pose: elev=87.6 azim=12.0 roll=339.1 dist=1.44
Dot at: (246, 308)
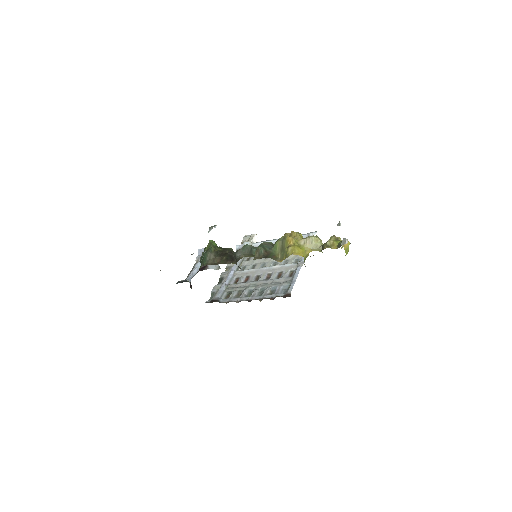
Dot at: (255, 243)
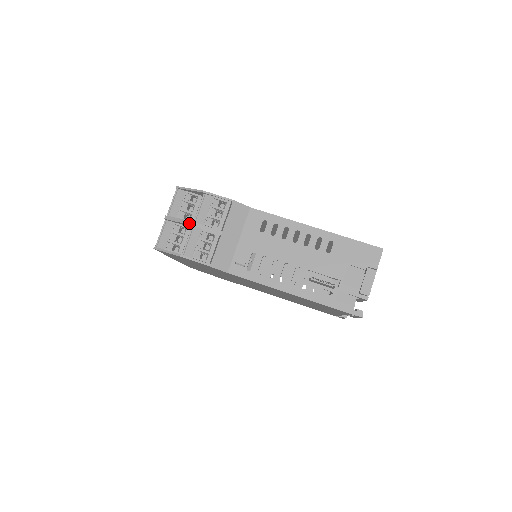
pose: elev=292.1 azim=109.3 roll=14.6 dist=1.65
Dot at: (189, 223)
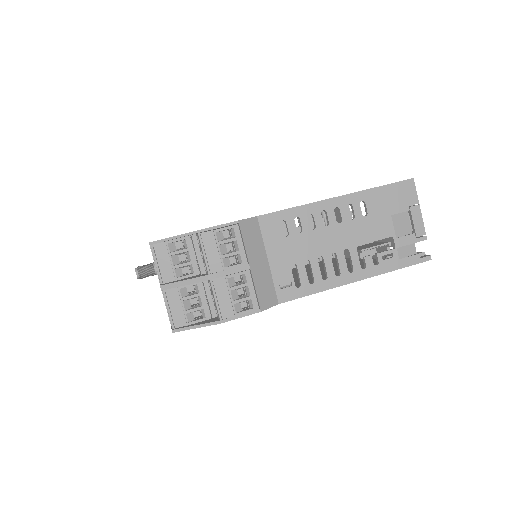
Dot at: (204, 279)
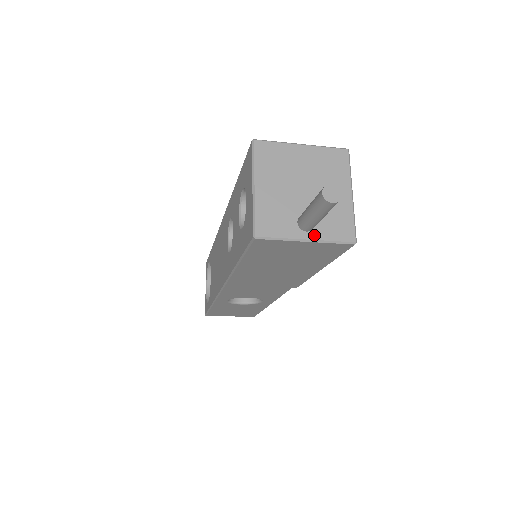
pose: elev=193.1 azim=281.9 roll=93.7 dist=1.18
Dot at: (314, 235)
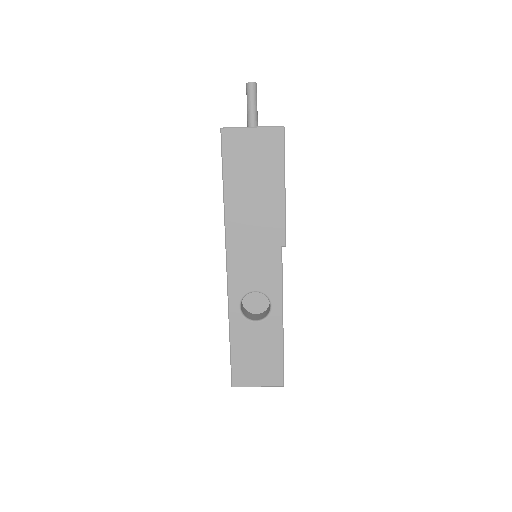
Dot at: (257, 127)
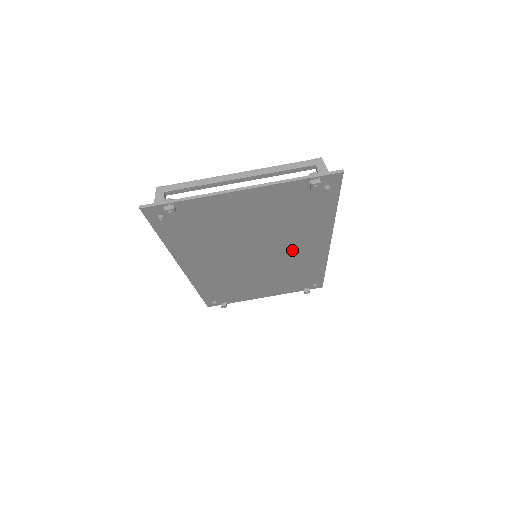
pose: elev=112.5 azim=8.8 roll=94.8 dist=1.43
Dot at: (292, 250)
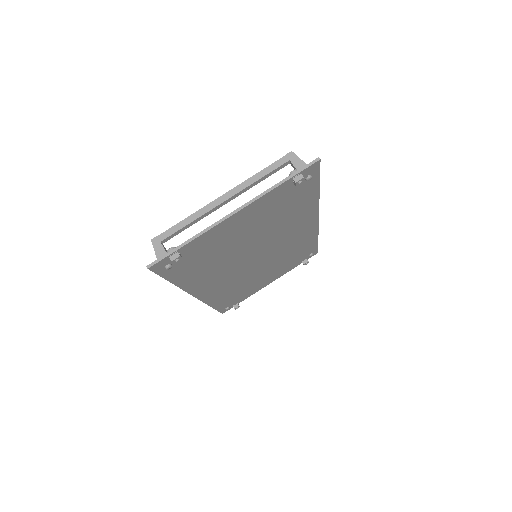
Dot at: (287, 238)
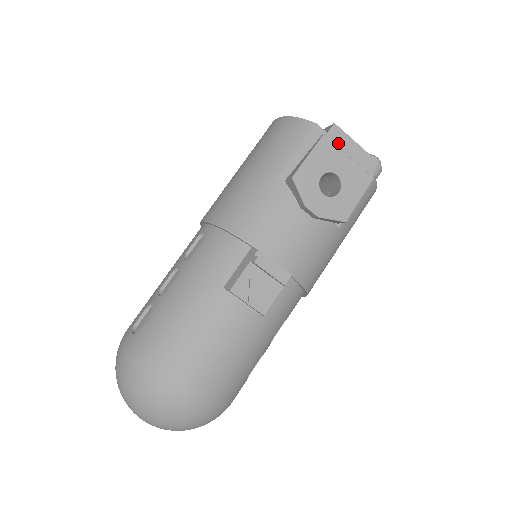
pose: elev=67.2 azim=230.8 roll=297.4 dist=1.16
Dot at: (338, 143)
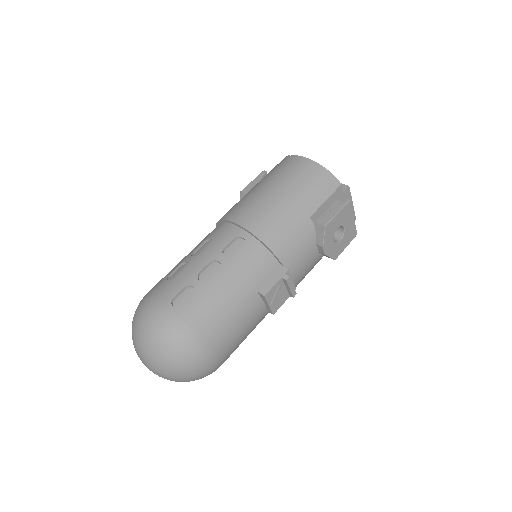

# # # #

> _Requisitos_
Cite sem nenhuma alteração todas as linhas da listagem acima. Deixe as imagens fora da resposta.

> _Solução do exercício_
pose: elev=87.6 azim=12.0 roll=339.1 dist=1.44
Dot at: (246, 308)
Dot at: (255, 243)
pose: elev=292.1 azim=109.3 roll=14.6 dist=1.65
Dot at: (189, 223)
Dot at: (204, 279)
pose: elev=193.1 azim=281.9 roll=93.7 dist=1.18
Dot at: (314, 235)
Dot at: (257, 127)
pose: elev=112.5 azim=8.8 roll=94.8 dist=1.43
Dot at: (292, 250)
Dot at: (287, 238)
pose: elev=67.2 azim=230.8 roll=297.4 dist=1.16
Dot at: (338, 143)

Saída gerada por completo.